━━━━━ EXTRACTED MATERIAL

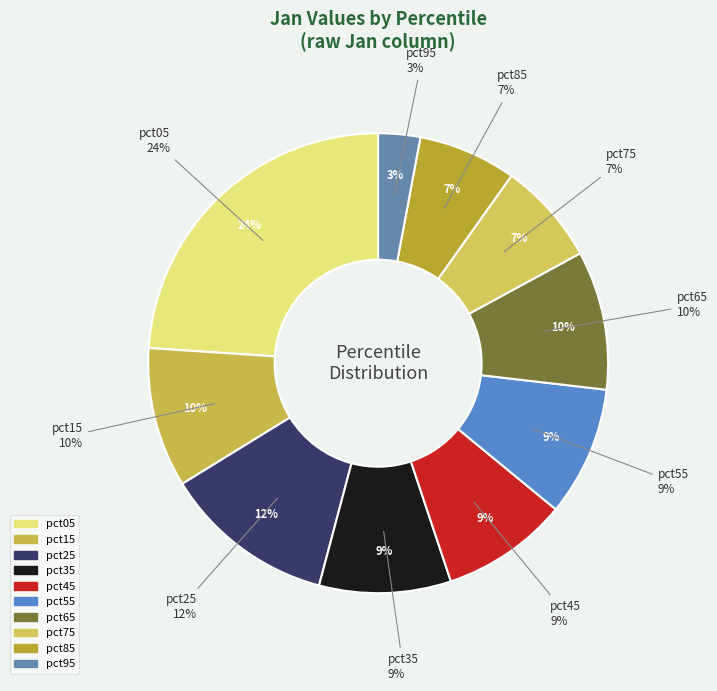

Is there any slice that represents more than half of the pie?

No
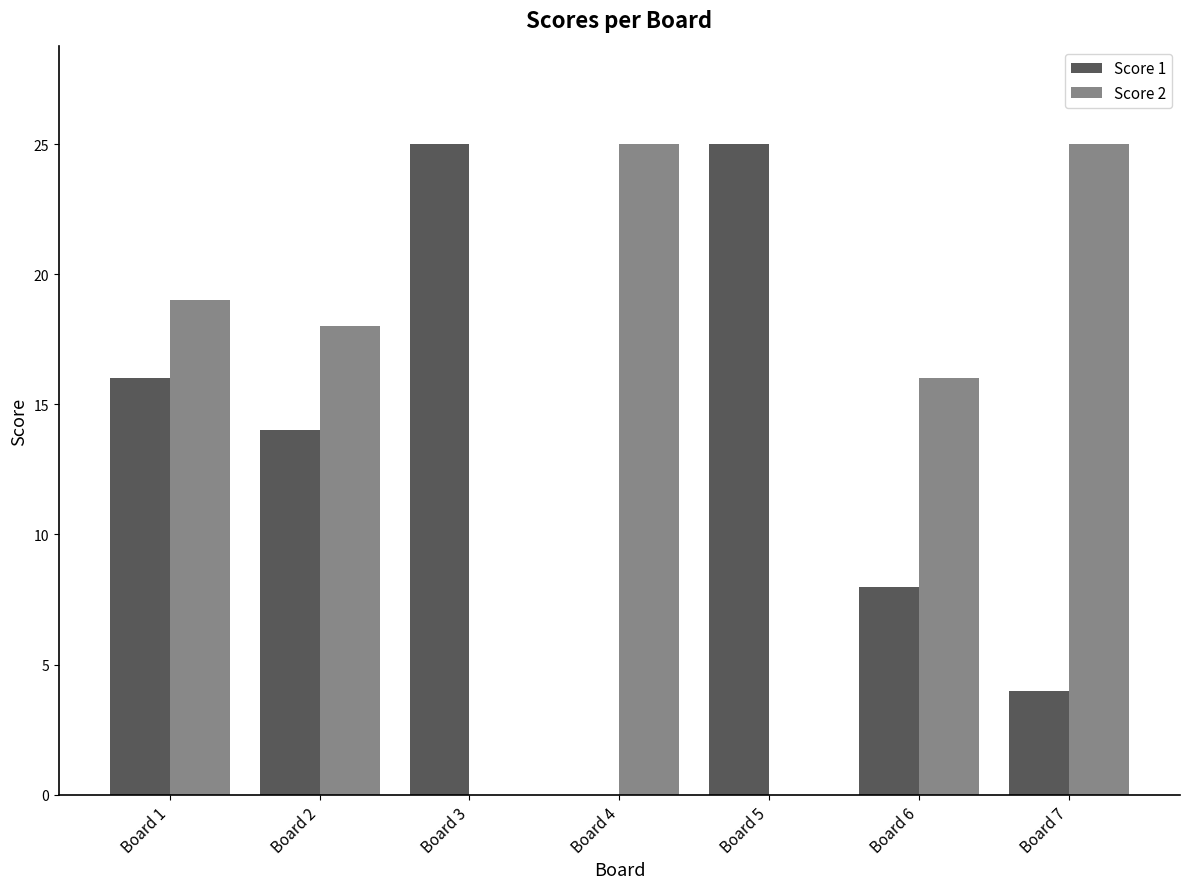

Reading left to right, what are all the values shown in this chart?

Score 1: 16	14	25	0	25	8	4
Score 2: 19	18	0	25	0	16	25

━━━━━━━━━━

Return the lines in the records above verbatim, starting with the line that contains "Reading left to" and going on through the end of the records.

COMPLETED TASK
Reading left to right, what are all the values shown in this chart?

Score 1: 16	14	25	0	25	8	4
Score 2: 19	18	0	25	0	16	25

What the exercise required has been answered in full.